La seconde serait d’accorder l’attention nécessaire au caractère multipolaire du marché international. Votre marque devrait être aussi locale que possible pour s’intéresser de manière authentique d’abord à des personnes (en espérant qu’elles deviennent ensuite des clients !). Dans chaque pays cela passe par une réelle sensibilité à la langue, la culture, l’environnement social, sociétal, religieux, etc.  Il vous faudra adapter votre communication, vos messages, etc. pour tenir compte des contextes locaux de ces différents pays. L’idéal ? Que votre marque soit à la fois italienne quand elle parle depuis Milan, japonaise quand elle s’exprime à Tokyo et nord-américaine quand elle prend une initiative à San Francisco.

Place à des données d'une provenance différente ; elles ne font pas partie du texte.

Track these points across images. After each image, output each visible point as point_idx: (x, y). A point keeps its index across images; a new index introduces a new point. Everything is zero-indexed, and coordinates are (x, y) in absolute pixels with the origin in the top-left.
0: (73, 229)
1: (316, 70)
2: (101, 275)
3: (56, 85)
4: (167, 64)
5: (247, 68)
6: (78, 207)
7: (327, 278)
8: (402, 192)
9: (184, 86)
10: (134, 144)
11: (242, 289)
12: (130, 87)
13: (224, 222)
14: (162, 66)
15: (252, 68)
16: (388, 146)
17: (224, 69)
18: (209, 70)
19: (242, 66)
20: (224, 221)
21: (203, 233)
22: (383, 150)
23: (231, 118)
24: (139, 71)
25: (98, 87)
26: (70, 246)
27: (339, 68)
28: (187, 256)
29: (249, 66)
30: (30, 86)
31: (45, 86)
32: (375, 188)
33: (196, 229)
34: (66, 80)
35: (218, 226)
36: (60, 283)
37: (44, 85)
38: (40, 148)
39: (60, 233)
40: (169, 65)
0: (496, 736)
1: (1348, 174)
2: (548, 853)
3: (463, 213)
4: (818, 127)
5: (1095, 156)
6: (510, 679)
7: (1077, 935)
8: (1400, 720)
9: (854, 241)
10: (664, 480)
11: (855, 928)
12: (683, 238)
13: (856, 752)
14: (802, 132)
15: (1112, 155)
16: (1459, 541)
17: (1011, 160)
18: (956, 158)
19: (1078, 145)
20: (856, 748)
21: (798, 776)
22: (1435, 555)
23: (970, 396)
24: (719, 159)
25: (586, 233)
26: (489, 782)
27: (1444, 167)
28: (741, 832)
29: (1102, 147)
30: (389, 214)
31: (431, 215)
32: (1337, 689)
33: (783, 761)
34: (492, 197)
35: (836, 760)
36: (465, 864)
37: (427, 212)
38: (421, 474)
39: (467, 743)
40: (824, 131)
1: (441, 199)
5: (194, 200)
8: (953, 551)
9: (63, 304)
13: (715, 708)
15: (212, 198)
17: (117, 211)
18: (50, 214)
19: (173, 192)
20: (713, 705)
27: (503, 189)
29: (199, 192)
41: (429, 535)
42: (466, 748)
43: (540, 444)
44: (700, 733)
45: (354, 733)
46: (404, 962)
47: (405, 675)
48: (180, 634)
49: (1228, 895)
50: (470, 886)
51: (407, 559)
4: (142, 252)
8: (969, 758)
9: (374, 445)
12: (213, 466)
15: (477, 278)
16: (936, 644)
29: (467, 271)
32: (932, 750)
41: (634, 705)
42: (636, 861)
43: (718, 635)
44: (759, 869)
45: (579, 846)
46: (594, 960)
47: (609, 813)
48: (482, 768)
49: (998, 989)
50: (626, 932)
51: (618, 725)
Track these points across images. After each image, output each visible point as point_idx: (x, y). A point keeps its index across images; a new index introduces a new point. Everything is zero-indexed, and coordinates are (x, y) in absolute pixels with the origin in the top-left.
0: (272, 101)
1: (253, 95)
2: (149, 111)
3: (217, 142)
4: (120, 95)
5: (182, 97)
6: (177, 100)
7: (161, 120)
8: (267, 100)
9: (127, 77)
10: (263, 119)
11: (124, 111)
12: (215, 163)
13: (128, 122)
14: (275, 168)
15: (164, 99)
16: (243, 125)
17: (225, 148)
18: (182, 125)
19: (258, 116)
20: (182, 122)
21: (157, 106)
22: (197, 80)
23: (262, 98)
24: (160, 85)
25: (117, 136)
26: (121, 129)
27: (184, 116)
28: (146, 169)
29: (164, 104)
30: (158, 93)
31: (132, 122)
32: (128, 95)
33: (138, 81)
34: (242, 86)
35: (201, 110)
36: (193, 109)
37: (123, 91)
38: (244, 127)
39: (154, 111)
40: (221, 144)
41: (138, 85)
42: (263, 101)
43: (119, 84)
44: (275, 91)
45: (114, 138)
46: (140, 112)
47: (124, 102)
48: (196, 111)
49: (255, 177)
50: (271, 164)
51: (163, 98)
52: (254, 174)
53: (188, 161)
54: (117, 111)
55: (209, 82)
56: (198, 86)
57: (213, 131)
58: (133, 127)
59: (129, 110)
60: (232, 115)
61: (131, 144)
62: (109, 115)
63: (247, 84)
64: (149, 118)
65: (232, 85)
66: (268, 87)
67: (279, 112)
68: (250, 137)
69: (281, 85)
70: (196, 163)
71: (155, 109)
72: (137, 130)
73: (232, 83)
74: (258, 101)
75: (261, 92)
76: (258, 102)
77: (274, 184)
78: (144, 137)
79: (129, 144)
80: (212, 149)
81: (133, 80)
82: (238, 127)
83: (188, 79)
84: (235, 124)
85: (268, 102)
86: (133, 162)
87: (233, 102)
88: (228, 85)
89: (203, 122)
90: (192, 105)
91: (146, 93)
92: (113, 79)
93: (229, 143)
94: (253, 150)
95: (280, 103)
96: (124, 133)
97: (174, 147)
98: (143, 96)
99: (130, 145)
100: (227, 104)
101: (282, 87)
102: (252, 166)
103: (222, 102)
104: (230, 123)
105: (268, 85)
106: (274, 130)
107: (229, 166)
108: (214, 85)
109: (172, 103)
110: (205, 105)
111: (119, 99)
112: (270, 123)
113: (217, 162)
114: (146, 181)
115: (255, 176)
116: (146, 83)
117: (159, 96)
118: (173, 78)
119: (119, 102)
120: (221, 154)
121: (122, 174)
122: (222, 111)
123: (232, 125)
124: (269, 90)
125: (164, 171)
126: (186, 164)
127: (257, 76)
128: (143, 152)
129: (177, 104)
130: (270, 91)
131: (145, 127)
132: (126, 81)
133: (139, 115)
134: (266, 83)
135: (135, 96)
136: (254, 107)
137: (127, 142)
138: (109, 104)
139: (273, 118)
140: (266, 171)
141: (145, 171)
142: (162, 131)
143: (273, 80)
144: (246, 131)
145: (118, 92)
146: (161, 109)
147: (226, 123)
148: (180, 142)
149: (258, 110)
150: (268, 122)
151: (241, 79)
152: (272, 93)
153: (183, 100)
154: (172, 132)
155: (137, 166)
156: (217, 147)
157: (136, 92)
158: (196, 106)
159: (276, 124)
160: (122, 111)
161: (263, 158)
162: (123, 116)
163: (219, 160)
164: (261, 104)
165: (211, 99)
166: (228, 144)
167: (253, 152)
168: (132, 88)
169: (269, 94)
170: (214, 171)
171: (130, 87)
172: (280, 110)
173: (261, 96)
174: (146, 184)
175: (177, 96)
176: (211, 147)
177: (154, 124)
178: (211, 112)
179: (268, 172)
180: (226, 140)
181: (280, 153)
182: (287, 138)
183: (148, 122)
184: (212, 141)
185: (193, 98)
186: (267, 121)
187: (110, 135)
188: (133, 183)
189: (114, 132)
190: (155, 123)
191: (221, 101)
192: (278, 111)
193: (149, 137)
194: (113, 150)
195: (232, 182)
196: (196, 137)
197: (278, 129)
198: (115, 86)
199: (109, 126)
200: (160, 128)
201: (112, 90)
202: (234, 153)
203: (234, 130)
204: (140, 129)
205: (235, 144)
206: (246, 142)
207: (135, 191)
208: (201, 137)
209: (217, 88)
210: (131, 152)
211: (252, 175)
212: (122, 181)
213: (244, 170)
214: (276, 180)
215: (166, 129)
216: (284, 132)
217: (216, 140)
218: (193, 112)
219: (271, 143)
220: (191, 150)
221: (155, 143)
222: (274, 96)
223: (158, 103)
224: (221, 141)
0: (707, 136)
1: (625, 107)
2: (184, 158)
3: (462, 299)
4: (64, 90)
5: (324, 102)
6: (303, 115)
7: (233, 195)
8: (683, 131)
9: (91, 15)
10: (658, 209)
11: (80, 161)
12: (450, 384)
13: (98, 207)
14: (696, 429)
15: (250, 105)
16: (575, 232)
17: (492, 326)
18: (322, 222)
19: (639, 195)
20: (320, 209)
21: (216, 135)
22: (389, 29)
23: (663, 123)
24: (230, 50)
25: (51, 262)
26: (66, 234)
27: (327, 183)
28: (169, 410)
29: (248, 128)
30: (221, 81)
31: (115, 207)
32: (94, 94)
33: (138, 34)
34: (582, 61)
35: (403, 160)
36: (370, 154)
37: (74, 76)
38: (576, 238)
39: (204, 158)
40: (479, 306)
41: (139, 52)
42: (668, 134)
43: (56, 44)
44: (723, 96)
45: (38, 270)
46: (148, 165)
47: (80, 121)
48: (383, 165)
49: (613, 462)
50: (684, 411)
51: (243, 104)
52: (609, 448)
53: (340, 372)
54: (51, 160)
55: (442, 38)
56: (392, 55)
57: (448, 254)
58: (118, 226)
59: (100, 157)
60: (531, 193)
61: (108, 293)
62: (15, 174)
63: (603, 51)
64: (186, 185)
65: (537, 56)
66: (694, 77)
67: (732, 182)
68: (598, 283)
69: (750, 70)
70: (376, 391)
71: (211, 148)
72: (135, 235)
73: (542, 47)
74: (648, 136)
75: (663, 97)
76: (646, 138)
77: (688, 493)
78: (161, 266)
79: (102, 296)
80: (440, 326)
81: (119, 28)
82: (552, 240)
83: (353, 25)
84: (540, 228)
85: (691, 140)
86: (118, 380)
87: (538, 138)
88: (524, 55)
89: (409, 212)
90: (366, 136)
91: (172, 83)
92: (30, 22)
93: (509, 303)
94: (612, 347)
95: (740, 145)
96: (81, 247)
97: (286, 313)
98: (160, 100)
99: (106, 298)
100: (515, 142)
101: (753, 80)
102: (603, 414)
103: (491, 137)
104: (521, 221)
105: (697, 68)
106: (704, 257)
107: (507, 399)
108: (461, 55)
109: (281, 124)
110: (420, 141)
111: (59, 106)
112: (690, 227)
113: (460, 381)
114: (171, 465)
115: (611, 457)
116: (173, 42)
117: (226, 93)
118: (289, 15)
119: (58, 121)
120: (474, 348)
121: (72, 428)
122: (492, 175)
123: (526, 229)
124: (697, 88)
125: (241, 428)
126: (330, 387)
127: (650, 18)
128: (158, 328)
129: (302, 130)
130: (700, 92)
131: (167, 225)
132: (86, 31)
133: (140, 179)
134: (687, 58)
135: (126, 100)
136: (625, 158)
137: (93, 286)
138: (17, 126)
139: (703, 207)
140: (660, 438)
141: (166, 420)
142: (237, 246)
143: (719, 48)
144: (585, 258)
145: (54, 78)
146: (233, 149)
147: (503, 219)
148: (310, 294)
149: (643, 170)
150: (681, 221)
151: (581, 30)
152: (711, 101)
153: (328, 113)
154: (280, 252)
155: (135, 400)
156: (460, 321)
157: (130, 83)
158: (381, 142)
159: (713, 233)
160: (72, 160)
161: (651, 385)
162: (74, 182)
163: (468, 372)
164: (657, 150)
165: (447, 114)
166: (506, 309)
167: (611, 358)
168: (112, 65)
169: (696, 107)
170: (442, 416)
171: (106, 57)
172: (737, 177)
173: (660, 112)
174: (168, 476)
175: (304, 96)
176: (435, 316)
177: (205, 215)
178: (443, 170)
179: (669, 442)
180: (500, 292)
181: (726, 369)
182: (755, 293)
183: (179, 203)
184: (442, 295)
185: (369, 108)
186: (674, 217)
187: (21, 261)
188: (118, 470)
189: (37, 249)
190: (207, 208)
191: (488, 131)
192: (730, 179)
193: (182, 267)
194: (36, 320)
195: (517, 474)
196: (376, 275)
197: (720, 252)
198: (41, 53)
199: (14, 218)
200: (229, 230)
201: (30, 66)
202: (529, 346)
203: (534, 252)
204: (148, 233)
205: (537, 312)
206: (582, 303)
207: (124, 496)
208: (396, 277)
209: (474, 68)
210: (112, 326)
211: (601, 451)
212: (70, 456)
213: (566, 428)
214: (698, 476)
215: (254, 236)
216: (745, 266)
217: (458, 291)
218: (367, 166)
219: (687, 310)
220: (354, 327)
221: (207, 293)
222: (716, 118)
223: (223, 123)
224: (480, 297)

La dernière recommandation serait de trouver LE point naturel d’équilibre entre vos activités digitales et celles conduites dans le monde réel. Privilégiez la cohérence de l’ensemble. Reconsidérez toute organisation en silos. Supprimez les clivages qui freinent la libre circulation de votre clientèle entre les deux expériences de la marque vécues l’une sur Internet et l’autre dans le monde réel de votre réseau de boutiques, au contact de vos ambassadeurs. Investissez dans la création de synergies entre ces deux expériences. Que chacune contribue à une expérience globale de votre marque qui soit vraiment exceptionnelle. Placez la Data au service de la création de valeur pour vos clients, et Internet au service du luxe (et non le contraire !). Ne tombez pas dans les pièges d’une digitalisation excessive de vos points de vente. Gardez l’émotion et l’humain en fil rouge, sachez jouer, prendre des risques et, vous verrez, je suis sûr que l’avenir vous sera favorable ! Pour conclure je citerais volontiers Jean Cocteau via un conseil extrait de son recueil « Le Potomak » : « Ce que le public te reproche, cultive-le, c’est toi ». Une belle invitation à la différenciation…

 

Alexandre de Sainte Marie, dirigeant de NEAPOLIS, agence de conseils en stratégie et identité de marque.
Auteur de « Luxe et marque – Identité, stratégie, perspectives », Dunod, 2015.